▸ **WHAT YOU SHOULD DO**
Revise the data below so that "locality" is replaced by "collection site", leaving everything else unchanged. Omit the pictures from your answer.

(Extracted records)

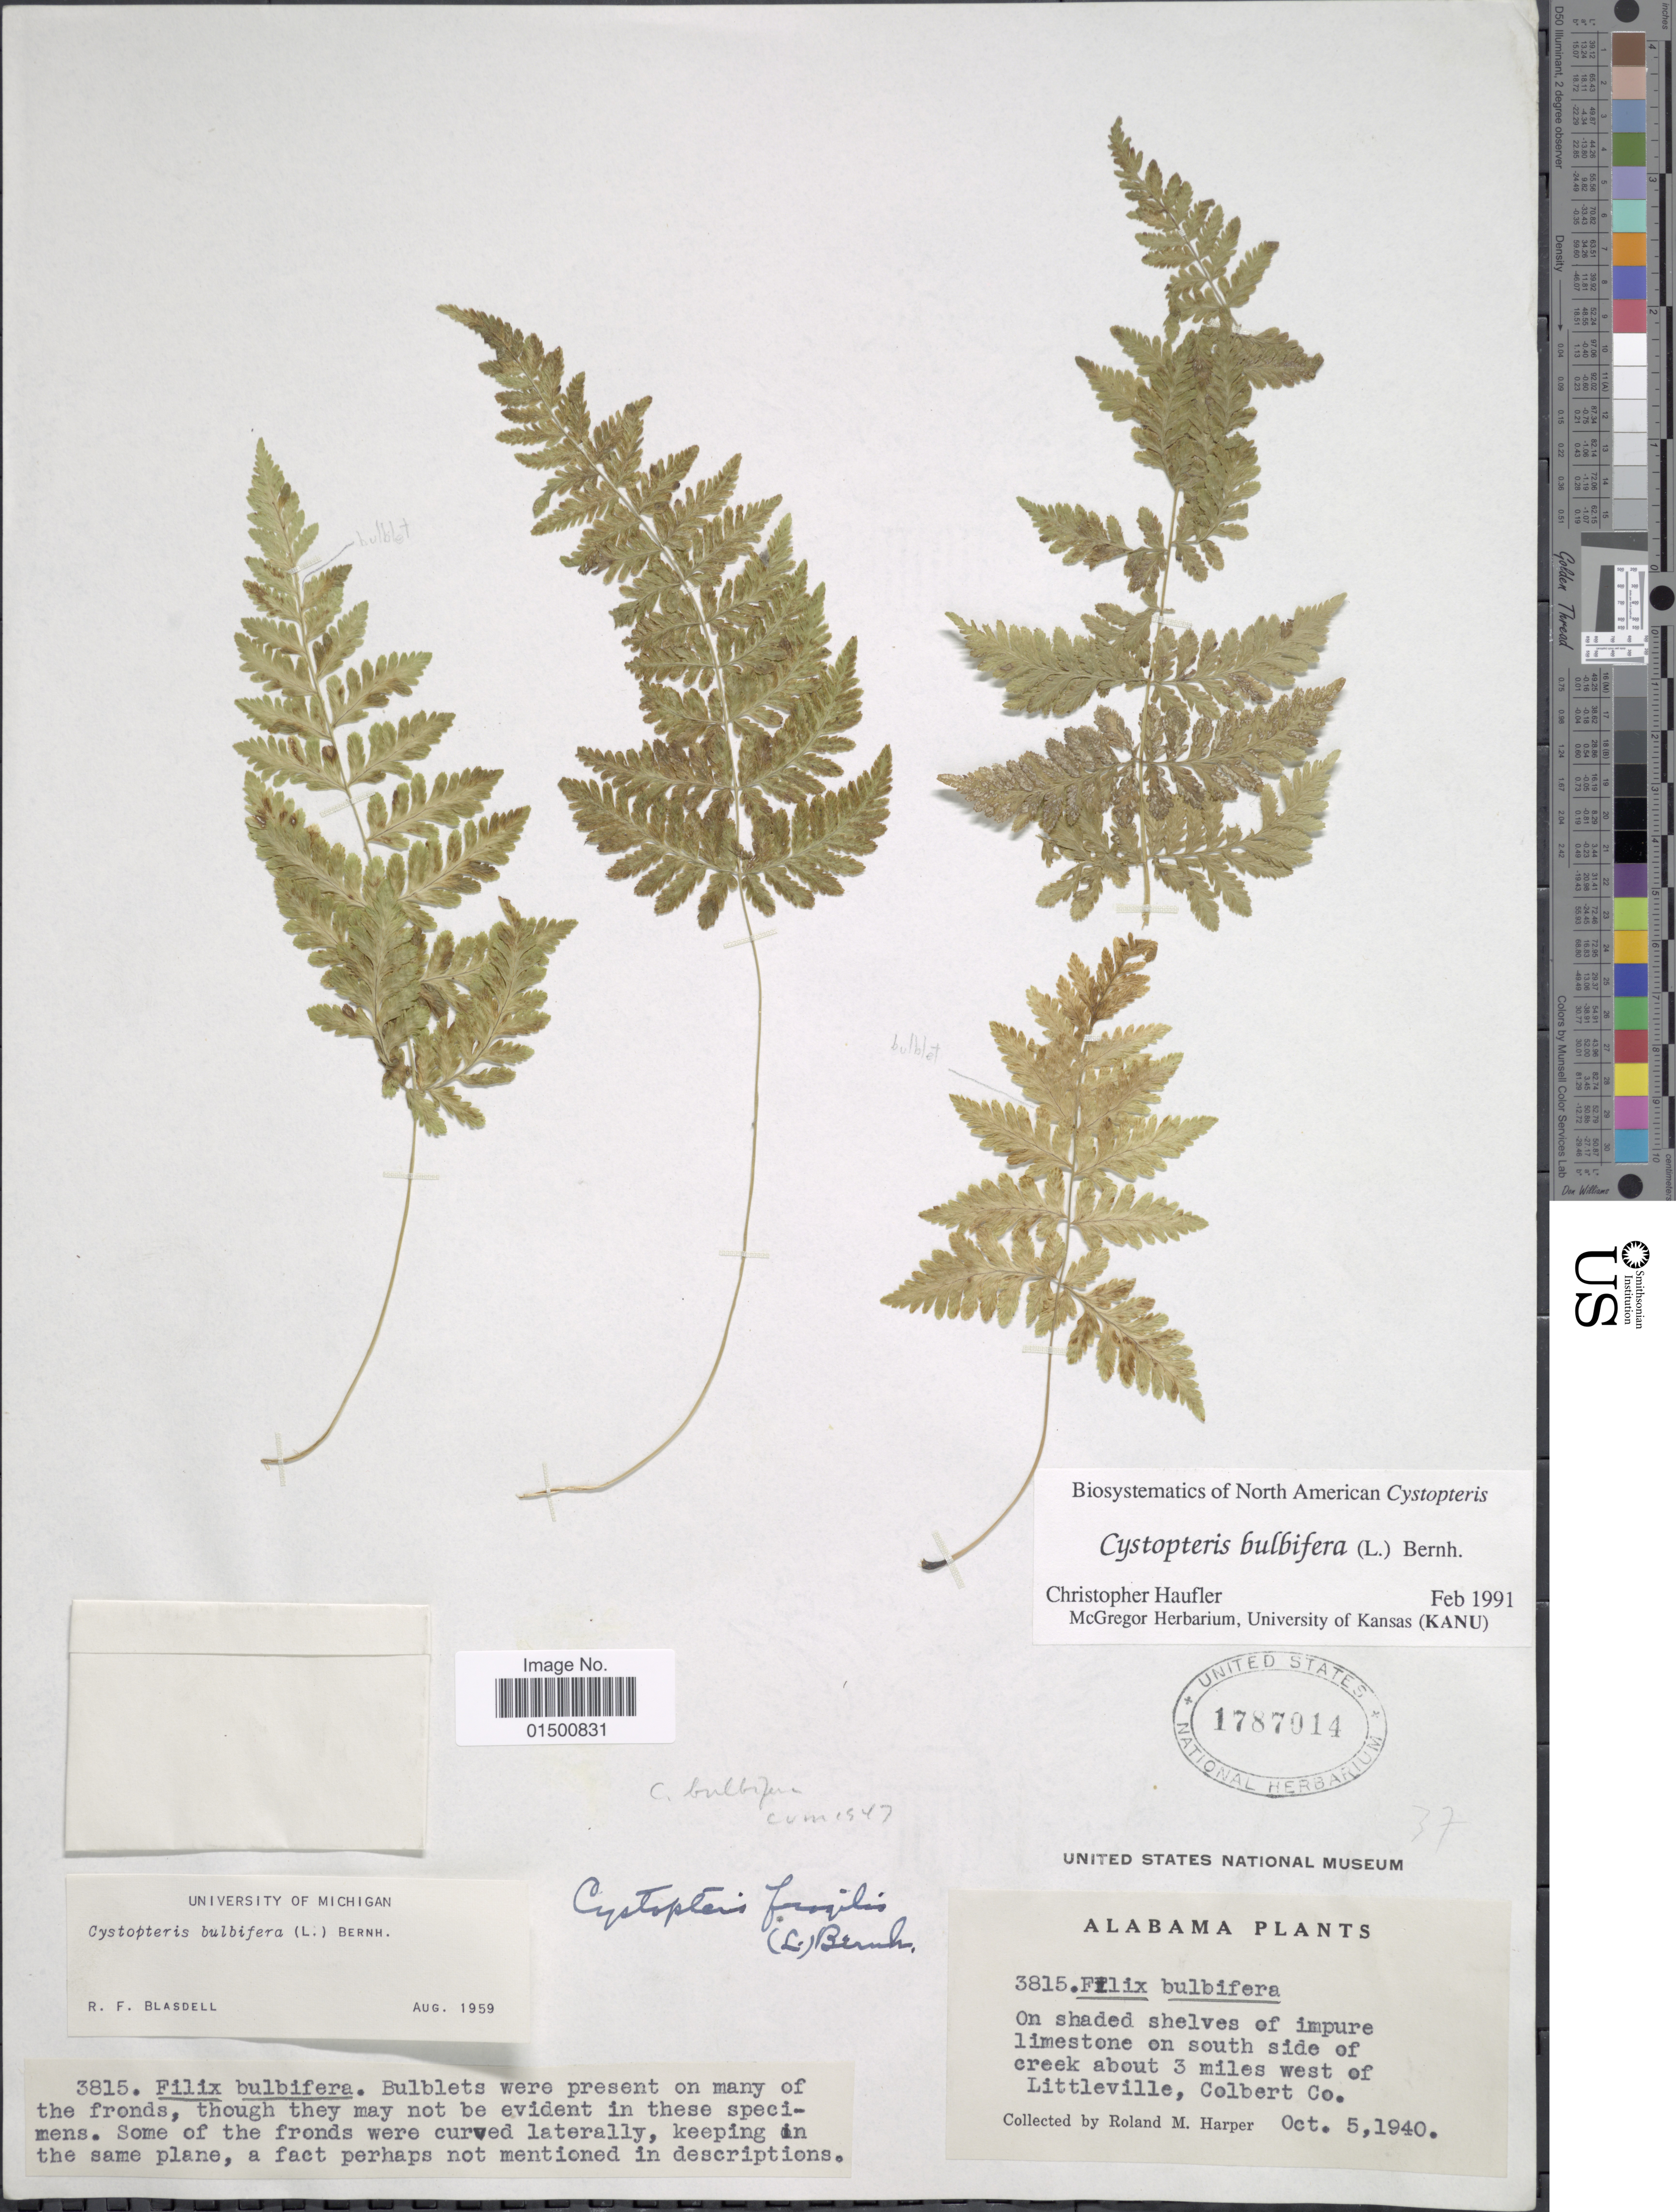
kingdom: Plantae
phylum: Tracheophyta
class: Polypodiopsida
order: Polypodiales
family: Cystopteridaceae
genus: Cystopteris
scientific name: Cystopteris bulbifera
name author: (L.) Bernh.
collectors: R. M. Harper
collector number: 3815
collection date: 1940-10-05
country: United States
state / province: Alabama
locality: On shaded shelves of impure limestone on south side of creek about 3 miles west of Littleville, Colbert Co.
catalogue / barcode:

▸ **SOLUTION BELOW**
kingdom: Plantae
phylum: Tracheophyta
class: Polypodiopsida
order: Polypodiales
family: Cystopteridaceae
genus: Cystopteris
scientific name: Cystopteris bulbifera
name author: (L.) Bernh.
collectors: R. M. Harper
collector number: 3815
collection date: 1940-10-05
country: United States
state / province: Alabama
collection site: On shaded shelves of impure limestone on south side of creek about 3 miles west of Littleville, Colbert Co.
catalogue / barcode:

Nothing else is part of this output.